Raw data —
============
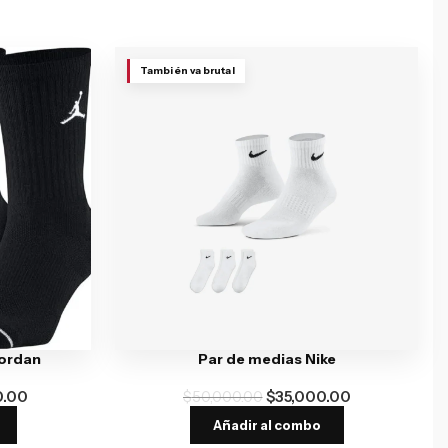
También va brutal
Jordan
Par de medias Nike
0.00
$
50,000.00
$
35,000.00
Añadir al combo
============
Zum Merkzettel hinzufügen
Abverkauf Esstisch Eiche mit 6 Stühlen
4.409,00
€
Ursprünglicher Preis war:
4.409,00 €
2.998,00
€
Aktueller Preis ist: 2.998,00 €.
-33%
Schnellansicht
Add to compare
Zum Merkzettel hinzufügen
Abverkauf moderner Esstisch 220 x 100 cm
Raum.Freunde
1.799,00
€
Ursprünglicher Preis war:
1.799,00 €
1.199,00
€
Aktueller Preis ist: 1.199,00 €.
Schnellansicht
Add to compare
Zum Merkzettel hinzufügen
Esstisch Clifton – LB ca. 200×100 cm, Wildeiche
============
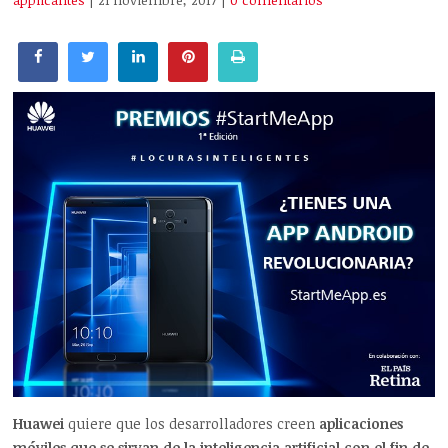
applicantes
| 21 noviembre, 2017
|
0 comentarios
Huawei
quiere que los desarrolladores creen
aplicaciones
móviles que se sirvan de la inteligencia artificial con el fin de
============
Activity —
The response must hold only the lines above from the line with "21 noviembre, 2017" through the line with "móviles que se", each copied exactly, both ends kept.

Answer —
| 21 noviembre, 2017
|
0 comentarios
Huawei
quiere que los desarrolladores creen
aplicaciones
móviles que se sirvan de la inteligencia artificial con el fin de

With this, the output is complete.